- Born: 11 March 1955 (age 70)

Academic background
- Alma mater: Monash University (BA 1976 and MA 1978) University of California, Los Angeles (MA 1980 and PhD 1982);
- Doctoral advisor: Robert W. Clower

Academic work
- Discipline: Experimental economics, Econometrics, Environmental economics, Resource economics, International trade policy
- Institutions: Georgia State University Monash University (2011–present) Durham University (2007–2010) University of Central Florida (2003–2009) University of South Carolina (1990–2003)
- Website: Information at IDEAS / RePEc;

= Glenn W. Harrison =

Australian economist (born 1955)

Glenn W. Harrison (born 11 March 1955) is an Australian economist who is the C.V. Starr Chair of Risk Management & Insurance and Director of the Center for the Economic Analysis of Risk in the Department of Risk Management & Insurance, J. Mack Robinson College of Business, Georgia State University.

== Biography ==
Harrison is a former Australian rules footballer who played with Hawthorn in the Victorian Football League in the period 1975–1976. He obtained his BA and MA in economics from the Monash University in 1976 and 1978, respectively, and an MA and PhD in economics from the University of California, Los Angeles in 1980 and 1982, respectively. The title of his doctoral dissertation was "Studies in Economic Theory and Method" under advisory of Robert W. Clower.

His research interests include risk perception, risk management, behavioral economics, experimental economics, behavioral finance and development economics, while his teaching interests span the fields of microeconomics, econometrics, behavioral Finance, game theory, industrial organisation, environmental economics, international trade and development economics. Harrison's work in experimental economics focuses on market contestability and regulation, bargaining behavior and has recently included study on the complementarity of laboratory and field experiments; while his work in law and economics has been centred on the calculations of compensatory damages in tobacco litigation as well as the relationship between compensatory damages and excessive promotion of certain drugs.

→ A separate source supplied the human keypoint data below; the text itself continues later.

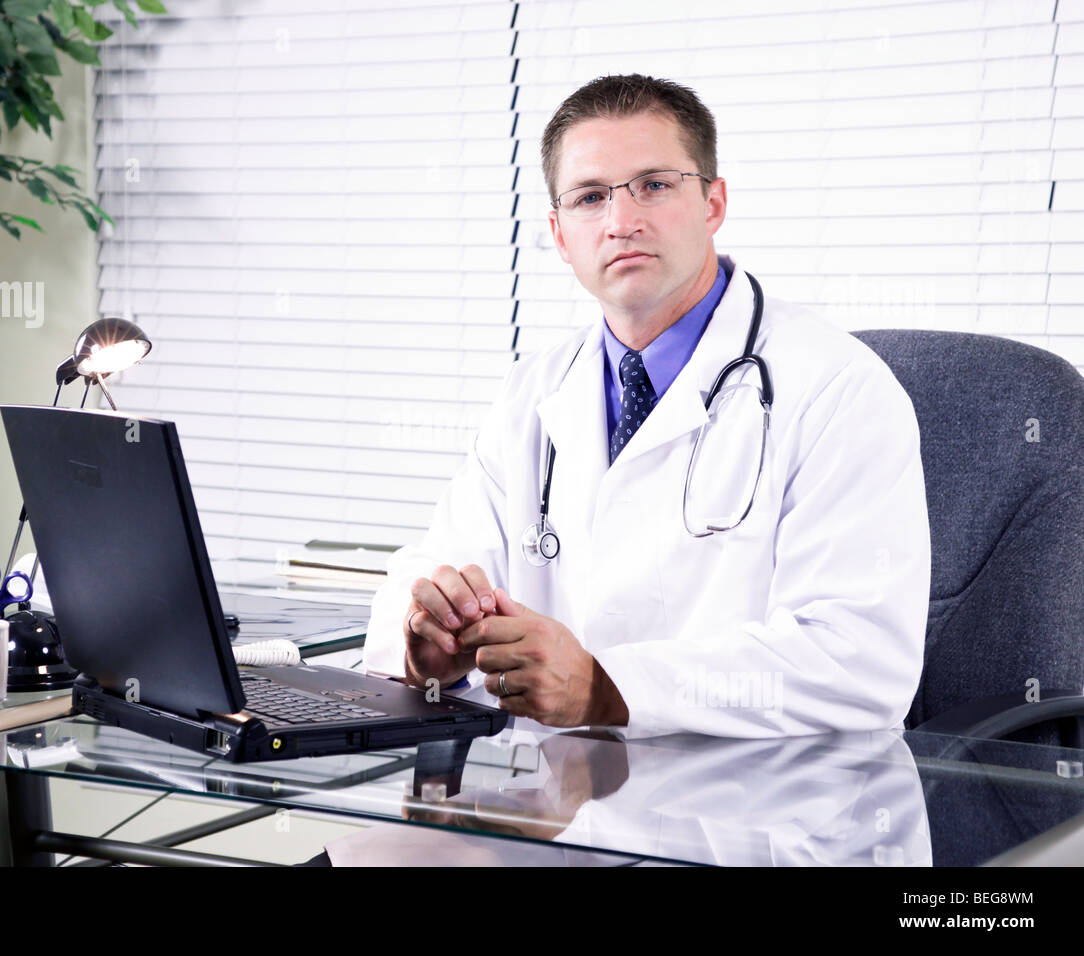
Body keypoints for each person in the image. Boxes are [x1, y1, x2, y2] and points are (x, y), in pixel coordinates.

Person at [361, 74, 931, 739]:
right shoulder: (534, 395)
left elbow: (857, 663)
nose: (621, 221)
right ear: (559, 234)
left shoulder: (839, 390)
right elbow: (439, 570)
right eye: (590, 197)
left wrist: (607, 687)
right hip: (555, 809)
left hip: (753, 817)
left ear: (714, 202)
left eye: (655, 185)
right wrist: (428, 648)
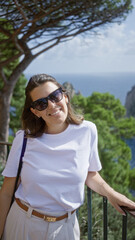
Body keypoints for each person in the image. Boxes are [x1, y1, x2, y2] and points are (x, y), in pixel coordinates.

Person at [0, 73, 135, 240]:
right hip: (23, 224)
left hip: (66, 228)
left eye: (55, 96)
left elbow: (90, 173)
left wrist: (112, 194)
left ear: (65, 96)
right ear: (35, 112)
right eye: (41, 104)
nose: (51, 105)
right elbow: (6, 193)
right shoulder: (23, 139)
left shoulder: (87, 131)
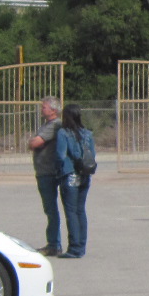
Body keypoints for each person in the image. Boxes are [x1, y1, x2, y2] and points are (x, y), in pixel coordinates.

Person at [55, 103, 93, 259]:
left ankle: (74, 247)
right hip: (85, 175)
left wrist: (57, 171)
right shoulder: (87, 134)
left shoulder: (63, 133)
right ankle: (81, 245)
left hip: (70, 174)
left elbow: (60, 155)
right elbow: (92, 155)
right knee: (80, 210)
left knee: (71, 212)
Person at [28, 95, 64, 257]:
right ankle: (54, 243)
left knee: (51, 209)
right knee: (50, 209)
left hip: (48, 172)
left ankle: (54, 244)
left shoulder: (54, 125)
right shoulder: (48, 125)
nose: (42, 109)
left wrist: (32, 142)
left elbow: (35, 142)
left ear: (53, 110)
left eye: (44, 107)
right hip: (44, 171)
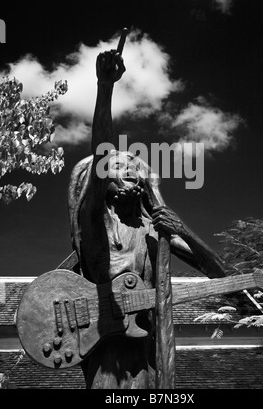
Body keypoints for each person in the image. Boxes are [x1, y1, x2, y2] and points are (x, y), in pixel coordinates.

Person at [68, 48, 226, 389]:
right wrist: (105, 88)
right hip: (108, 357)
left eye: (134, 166)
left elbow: (220, 273)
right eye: (117, 167)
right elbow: (101, 153)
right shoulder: (97, 222)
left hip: (150, 351)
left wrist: (179, 225)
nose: (126, 169)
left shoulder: (156, 234)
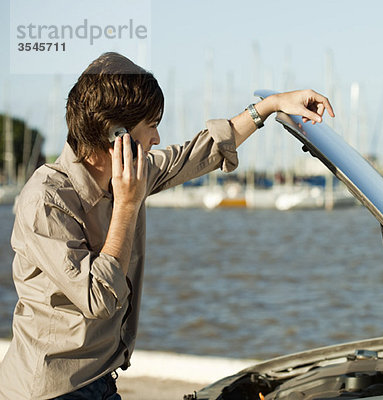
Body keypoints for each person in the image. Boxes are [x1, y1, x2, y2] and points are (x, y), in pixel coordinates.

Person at [0, 52, 334, 400]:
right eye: (152, 125)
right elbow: (98, 298)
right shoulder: (47, 200)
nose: (157, 138)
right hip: (48, 390)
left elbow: (199, 151)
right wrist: (127, 204)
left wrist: (269, 106)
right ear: (118, 135)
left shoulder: (130, 174)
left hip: (99, 380)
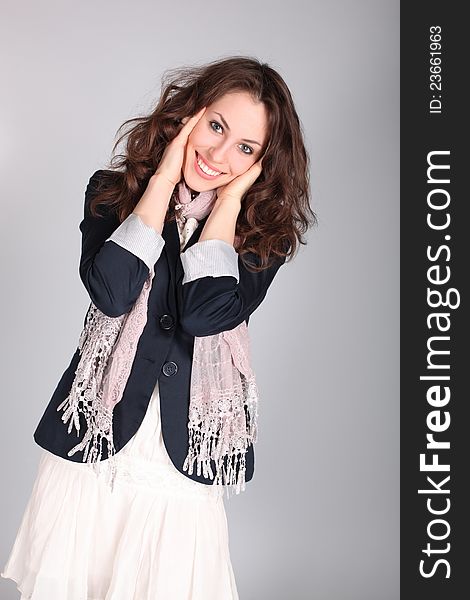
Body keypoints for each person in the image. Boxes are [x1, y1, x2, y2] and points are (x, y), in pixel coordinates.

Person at [1, 55, 315, 600]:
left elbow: (204, 312)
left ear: (262, 163)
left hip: (182, 454)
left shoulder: (264, 237)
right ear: (189, 116)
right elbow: (113, 290)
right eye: (215, 126)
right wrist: (164, 178)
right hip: (92, 441)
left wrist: (230, 204)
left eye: (246, 148)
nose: (219, 154)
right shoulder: (112, 193)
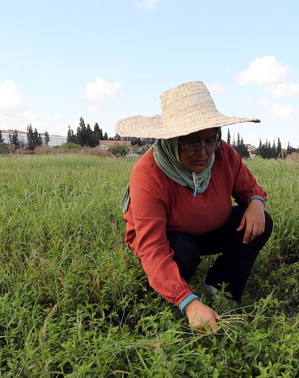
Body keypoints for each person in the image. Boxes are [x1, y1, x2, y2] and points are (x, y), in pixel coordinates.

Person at [116, 81, 273, 332]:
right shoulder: (148, 174)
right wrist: (188, 303)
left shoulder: (223, 153)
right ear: (171, 140)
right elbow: (153, 248)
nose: (204, 152)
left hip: (208, 231)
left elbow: (249, 188)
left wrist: (255, 203)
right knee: (183, 253)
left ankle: (219, 285)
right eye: (191, 142)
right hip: (172, 239)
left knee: (261, 221)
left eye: (210, 140)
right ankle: (181, 291)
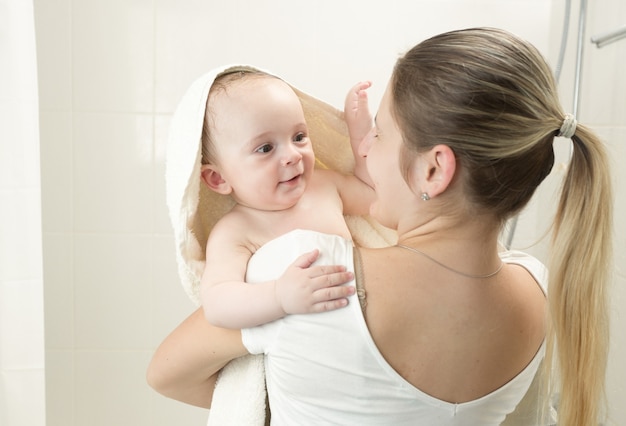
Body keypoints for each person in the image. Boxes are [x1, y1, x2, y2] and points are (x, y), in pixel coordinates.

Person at [148, 28, 612, 426]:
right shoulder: (538, 292)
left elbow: (165, 373)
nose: (363, 148)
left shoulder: (310, 274)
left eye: (380, 132)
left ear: (433, 171)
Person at [195, 69, 375, 329]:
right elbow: (217, 302)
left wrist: (359, 135)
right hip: (302, 348)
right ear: (218, 179)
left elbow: (372, 193)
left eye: (299, 137)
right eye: (265, 148)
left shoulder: (323, 187)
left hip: (363, 329)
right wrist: (279, 296)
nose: (293, 155)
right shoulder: (235, 231)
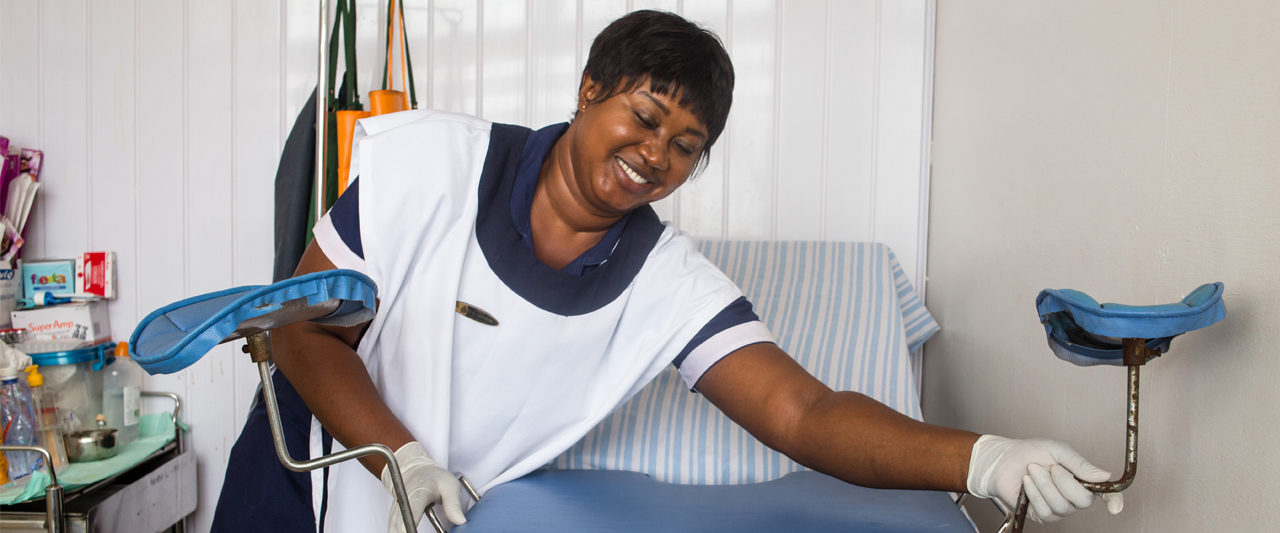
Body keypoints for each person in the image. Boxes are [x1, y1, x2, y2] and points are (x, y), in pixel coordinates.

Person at [212, 10, 1121, 533]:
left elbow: (805, 414)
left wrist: (984, 455)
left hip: (443, 510)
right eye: (645, 118)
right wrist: (399, 454)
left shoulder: (667, 283)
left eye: (687, 147)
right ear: (590, 91)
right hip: (310, 462)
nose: (656, 155)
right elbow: (301, 324)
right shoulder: (433, 164)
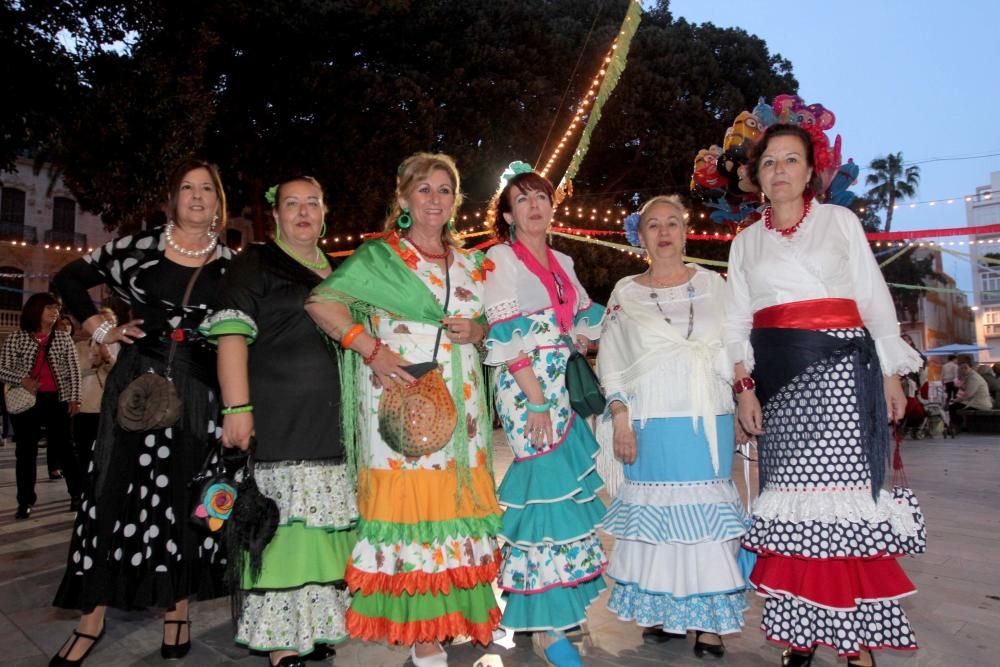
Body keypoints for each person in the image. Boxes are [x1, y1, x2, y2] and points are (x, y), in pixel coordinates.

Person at [725, 124, 927, 667]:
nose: (781, 171)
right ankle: (800, 634)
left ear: (812, 171)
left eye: (792, 161)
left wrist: (889, 374)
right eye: (770, 163)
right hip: (780, 385)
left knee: (842, 513)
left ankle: (853, 641)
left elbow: (873, 299)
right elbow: (736, 323)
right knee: (794, 515)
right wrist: (744, 388)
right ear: (757, 176)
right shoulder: (745, 242)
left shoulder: (840, 222)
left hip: (842, 378)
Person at [306, 153, 501, 667]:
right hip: (400, 400)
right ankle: (422, 634)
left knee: (453, 512)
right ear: (404, 199)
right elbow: (322, 302)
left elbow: (491, 327)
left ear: (454, 201)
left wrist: (479, 332)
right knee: (414, 513)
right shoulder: (380, 257)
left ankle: (447, 618)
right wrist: (369, 348)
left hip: (462, 409)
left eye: (444, 190)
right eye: (424, 189)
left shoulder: (471, 263)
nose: (434, 199)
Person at [49, 159, 232, 666]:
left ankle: (177, 610)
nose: (197, 197)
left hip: (198, 391)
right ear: (171, 199)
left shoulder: (228, 262)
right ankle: (91, 619)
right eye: (187, 188)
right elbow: (68, 278)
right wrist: (103, 329)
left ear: (218, 202)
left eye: (207, 190)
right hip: (137, 385)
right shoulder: (136, 248)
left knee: (181, 497)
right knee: (110, 492)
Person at [206, 177, 358, 667]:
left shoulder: (338, 270)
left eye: (312, 202)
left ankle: (314, 630)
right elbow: (230, 334)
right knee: (283, 530)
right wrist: (236, 408)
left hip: (331, 423)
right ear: (275, 214)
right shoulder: (254, 262)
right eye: (291, 203)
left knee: (321, 532)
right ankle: (282, 643)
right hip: (278, 417)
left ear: (325, 212)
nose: (303, 212)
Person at [596, 196, 750, 658]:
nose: (663, 232)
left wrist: (742, 395)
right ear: (639, 237)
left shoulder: (713, 285)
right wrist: (620, 416)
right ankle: (661, 612)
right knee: (657, 523)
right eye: (652, 225)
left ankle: (708, 624)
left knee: (705, 523)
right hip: (649, 420)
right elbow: (612, 362)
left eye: (672, 224)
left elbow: (734, 342)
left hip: (708, 419)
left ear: (685, 232)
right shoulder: (625, 292)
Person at [482, 163, 606, 667]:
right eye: (523, 199)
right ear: (508, 213)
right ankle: (544, 622)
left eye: (541, 198)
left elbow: (581, 314)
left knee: (561, 493)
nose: (535, 206)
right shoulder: (498, 257)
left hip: (564, 378)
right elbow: (502, 327)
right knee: (544, 489)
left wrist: (581, 333)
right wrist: (533, 396)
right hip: (524, 380)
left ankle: (552, 609)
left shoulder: (563, 259)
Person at [0, 293, 82, 518]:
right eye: (49, 308)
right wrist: (22, 379)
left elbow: (74, 371)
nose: (54, 312)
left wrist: (74, 398)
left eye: (56, 308)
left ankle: (77, 494)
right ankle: (25, 501)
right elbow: (2, 369)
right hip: (27, 400)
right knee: (26, 452)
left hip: (57, 399)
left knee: (65, 448)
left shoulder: (64, 338)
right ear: (35, 310)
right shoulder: (16, 338)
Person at [73, 308, 118, 476]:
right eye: (101, 323)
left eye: (109, 323)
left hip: (108, 409)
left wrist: (108, 358)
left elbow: (121, 376)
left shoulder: (120, 347)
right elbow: (74, 373)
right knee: (83, 452)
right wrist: (93, 363)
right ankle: (84, 489)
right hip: (84, 408)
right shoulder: (80, 347)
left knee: (106, 452)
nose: (105, 327)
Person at [948, 362, 993, 432]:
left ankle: (957, 426)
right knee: (955, 406)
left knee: (953, 407)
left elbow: (969, 394)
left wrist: (957, 400)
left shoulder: (973, 378)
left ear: (965, 369)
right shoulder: (971, 376)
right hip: (976, 401)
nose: (960, 373)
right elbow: (966, 389)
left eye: (961, 371)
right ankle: (959, 425)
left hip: (979, 403)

He has also been a consultant for numerous government agencies and private bodies, including the World Bank in evaluating trade policy reforms for developing countries, United States Environmental Protection Agency and the Government of Sweden in valuating carbon tax proposals, the Cabinet of Denmark in evaluating tax and deregulation policies as well as counsel representing parties suing tobacco and drug companies for economic damages.

Harrison is married and has one daughter.

== Selected publications ==
- Harrison, G. W. (1989). "Theory and misbehavior of first-price auctions ". The American Economic Review, 79 (4), pp. 749–762.
- Cummings, R. G.; Harrison, G. W. & E. E. Rutström (1995). "Homegrown values and hypothetical surveys: is the dichotomous choice approach incentive-compatible?". The American Economic Review, 85 (1), pp. 260–266.
- Harrison, G. W.; Lau, M. I. & M. B. Williams (2002). "Estimating individual discount rates in Denmark: A field experiment". The American Economic Review, 92 (5), pp. 1606–1617.
- Harrison, G. W. & J. A. List (2004). "Field experiments ". Journal of Economic Literature, 42 (4), pp. 1009–1055.
- Andersen, S.; Harrison, G. W.; Lau, M. I. & E. E. Rutström (2008). "Eliciting risk and time preferences". Econometrica, 76 (3), pp. 583–618.